Every November, prior to the Thanksgiving “feast,” certain turkey-specific events are bound to occur. Local supermarkets compete with each other by giving a free turkey to any shopper who, during a specified time period, spends at least $100 in a single store visit. Publicity-hungry nonprofit organizations and fading celebrities—typically male athletes whose public image desperately needs a facelift—serve turkey dinners or donate frozen turkeys to poor, needy persons or families. And the president of the United States pardons a particularly large live turkey, a state-sanctioned rite that apparently first happened in the Lincoln administration and which helps Americans feel less guilty about their participation in the massive avian slaughter that occurs prior to Thanksgiving Day.

A Happy Turkey Day
About five years ago, my feelings toward Thanksgiving improved dramatically. Why? My vegetarian wife and I decided, after participating in a Thanksgiving meal that featured a piping hot turkey served on a large silver platter, we would never attend a Thanksgiving meal in which animal flesh was served. Put another way, we agreed to stop compromising our ethical values and took control of how we celebrated Thanksgiving. Since then, we have enjoyed Thanksgiving as a totally vegetarian occasion. When we celebrate Thanksgiving in our home, we plan ahead and invite other vegetarians or near-vegetarians. When we are invited to celebrate Thanksgiving in someone else’s home, we do not accept an invitation if our hosts plan to serve any meat during the meal.

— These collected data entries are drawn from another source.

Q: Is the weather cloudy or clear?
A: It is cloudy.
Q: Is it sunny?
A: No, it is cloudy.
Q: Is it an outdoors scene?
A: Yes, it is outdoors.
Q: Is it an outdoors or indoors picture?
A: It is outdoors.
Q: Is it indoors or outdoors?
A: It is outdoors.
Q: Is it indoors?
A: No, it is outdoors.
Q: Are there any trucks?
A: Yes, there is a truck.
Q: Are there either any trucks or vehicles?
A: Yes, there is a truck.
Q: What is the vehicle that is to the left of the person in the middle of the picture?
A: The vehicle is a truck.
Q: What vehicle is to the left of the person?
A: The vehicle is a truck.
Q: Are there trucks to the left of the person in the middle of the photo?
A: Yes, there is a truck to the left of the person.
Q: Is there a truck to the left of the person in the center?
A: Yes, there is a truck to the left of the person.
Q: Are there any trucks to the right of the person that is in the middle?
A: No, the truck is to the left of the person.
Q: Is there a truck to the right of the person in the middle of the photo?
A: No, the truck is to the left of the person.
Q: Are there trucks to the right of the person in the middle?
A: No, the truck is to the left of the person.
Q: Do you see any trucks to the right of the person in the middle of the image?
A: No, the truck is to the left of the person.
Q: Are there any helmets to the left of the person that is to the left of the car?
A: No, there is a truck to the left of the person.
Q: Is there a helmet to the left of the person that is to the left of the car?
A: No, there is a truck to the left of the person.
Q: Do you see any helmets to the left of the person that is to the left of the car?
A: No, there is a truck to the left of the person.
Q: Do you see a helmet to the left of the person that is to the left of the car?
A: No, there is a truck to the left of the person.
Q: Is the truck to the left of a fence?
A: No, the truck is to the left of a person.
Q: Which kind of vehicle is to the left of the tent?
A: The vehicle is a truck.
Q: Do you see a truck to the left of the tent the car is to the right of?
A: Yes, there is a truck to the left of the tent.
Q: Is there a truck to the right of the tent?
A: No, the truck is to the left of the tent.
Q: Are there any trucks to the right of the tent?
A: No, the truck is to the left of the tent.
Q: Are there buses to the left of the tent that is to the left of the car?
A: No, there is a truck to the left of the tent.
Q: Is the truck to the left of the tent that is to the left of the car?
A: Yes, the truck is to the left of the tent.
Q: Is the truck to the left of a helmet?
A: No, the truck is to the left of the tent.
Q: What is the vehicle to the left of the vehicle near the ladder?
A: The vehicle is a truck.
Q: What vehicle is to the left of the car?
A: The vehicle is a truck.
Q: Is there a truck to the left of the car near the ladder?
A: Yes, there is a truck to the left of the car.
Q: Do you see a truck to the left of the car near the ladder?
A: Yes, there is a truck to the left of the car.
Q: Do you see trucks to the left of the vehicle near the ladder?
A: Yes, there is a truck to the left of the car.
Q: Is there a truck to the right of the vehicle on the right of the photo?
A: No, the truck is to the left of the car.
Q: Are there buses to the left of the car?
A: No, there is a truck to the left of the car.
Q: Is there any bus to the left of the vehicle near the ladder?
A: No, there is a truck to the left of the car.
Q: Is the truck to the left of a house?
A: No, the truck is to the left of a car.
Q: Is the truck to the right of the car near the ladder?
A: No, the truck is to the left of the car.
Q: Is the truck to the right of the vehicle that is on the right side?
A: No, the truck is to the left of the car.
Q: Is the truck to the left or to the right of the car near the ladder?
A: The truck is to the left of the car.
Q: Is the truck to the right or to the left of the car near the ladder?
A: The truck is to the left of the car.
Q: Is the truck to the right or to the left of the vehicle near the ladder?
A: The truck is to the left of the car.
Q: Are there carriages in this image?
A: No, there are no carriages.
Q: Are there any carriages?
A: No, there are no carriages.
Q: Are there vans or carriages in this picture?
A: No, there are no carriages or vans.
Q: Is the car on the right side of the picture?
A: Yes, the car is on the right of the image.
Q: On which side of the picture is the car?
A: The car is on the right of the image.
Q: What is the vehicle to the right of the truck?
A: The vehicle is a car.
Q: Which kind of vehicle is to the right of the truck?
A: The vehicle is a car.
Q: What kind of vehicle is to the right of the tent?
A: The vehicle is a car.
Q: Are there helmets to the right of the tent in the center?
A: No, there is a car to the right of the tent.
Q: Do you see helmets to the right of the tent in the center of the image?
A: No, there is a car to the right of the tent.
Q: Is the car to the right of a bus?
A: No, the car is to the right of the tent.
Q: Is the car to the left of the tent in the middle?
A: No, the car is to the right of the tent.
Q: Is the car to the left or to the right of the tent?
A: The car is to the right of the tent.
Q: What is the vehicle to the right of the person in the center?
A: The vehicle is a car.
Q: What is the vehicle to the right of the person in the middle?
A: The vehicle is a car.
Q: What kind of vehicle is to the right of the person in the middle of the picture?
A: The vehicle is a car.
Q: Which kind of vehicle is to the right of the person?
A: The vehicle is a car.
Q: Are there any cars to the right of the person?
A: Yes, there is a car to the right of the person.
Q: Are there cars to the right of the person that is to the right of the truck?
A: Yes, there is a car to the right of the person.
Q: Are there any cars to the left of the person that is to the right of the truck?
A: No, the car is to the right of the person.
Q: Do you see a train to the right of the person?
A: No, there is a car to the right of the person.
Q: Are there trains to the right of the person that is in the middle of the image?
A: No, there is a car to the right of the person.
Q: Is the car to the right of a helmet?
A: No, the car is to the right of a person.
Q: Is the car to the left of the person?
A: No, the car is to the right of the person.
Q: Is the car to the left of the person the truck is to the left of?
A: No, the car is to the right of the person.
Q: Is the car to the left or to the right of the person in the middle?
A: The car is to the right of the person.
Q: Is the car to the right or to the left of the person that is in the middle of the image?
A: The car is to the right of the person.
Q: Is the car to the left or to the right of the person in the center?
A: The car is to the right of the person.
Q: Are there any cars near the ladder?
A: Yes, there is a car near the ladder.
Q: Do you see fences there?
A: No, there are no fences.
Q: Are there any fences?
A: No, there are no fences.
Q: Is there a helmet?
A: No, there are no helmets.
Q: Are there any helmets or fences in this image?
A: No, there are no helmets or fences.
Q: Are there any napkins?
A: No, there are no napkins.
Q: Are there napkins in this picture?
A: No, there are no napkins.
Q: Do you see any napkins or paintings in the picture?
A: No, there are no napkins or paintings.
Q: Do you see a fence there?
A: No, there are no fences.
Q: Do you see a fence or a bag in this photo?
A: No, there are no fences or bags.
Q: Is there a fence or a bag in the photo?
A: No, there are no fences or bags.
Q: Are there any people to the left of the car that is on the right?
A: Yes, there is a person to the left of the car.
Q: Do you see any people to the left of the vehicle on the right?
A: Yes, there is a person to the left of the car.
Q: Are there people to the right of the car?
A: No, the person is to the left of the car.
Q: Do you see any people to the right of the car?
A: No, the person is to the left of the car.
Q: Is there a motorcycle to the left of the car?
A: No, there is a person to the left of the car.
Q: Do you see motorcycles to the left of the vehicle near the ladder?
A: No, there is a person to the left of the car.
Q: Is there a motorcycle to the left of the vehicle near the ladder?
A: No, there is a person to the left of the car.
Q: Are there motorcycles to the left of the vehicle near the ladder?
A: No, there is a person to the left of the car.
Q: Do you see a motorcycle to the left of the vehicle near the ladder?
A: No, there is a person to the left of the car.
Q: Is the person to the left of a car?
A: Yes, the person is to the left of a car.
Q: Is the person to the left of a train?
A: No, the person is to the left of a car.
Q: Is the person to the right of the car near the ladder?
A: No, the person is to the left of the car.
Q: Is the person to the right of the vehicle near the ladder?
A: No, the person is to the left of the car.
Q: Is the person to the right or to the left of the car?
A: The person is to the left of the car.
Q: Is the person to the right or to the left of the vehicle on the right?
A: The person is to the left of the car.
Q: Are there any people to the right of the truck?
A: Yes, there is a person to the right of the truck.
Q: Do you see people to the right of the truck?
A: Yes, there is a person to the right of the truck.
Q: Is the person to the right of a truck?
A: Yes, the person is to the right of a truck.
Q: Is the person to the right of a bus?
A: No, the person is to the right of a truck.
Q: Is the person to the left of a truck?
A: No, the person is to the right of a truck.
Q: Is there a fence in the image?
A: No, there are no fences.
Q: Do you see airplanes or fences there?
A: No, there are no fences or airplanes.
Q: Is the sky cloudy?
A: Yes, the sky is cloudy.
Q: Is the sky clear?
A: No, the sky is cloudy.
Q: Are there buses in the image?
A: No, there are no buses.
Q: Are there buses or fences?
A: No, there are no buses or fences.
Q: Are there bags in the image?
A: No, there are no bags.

Thanksgiving is also more enjoyable because I now use it as an opportunity to speak up for the plight of farmed animals and to encourage a vegetarian lifestyle. Also, I’ve decided to quit being silent when someone urges me to “have a happy turkey day.”

Here are several suggestions on how you can make Thanksgiving a better holiday for turkeys.

Eat Right. If you are a member of a local vegetarian or animal rights group, host a Turkey-Free Thanksgiving Banquet. Or you can have a vegetarian Thanksgiving meal at your home and invite vegetarian and non-vegetarian friends. Such meals can have a lasting effect on some open-minded carnivores and ease them toward a vegetarian lifestyle. They gain the valuable experience of learning that a different way of eating is possible—and enjoyable.

If you are celebrating Thanksgiving with your immediate or extended family and it’s packed with meatheads, show some righteous chutzpah: ask everyone if it’s okay for the Thanksgiving dinner to be totally vegetarian. It’s very likely your request will be denied. However, it could be the first step toward convincing your family’s tribe of carnivores to try a vegetarian feast next year.

Speak Up. Thanksgiving is also an ideal opportunity to demonstrate against the treatment of farmed animals or deliver a vegetarian-oriented message. Like Leslie King, write a letter to the editor. Or challenge turkey-oriented promotions and advertising as being insensitive to vegetarians and condoning animal cruelty. When one of my local supermarkets offered a free turkey to shoppers who spent at least $150 during a single visit, I called the supermarket’s manager and suggested that the store’s offer was unfair to vegetarian shoppers. Strangely enough, the manager told me that she was also a vegetarian, but said that she didn’t think the turkey-only deal discriminated against vegetarians. While she had an opinion, she was unable to support it with a single substantial argument. However, I hope our conversation led her to think more deeply about discrimination against nonhuman animals.

Thanksgiving is also an ideal opportunity to protest against the abuse of turkeys and other farmed animals. It requires little effort for a local animal rights group or a group of dedicated vegetarians to stage a mini-demonstration, complete with “Holidays are MURDER on turkeys” placards, at a local supermarket or a busy throughway.

Lastly, it is a common practice for carnivores, in the days before Thanksgiving, to dispense “have a happy Turkey day” greetings like they are presidential pardons. Don’t smile and bite your lip in frustration (like I used to). Instead, firmly but politely respond with a statement such as “For turkeys, Thanksgiving is a sad day” or “If you were a turkey, you wouldn’t say ‘happy turkey day.’” If the person replies, “Well, I’m not a turkey,” you have my permission to kick him or her wherever you wish.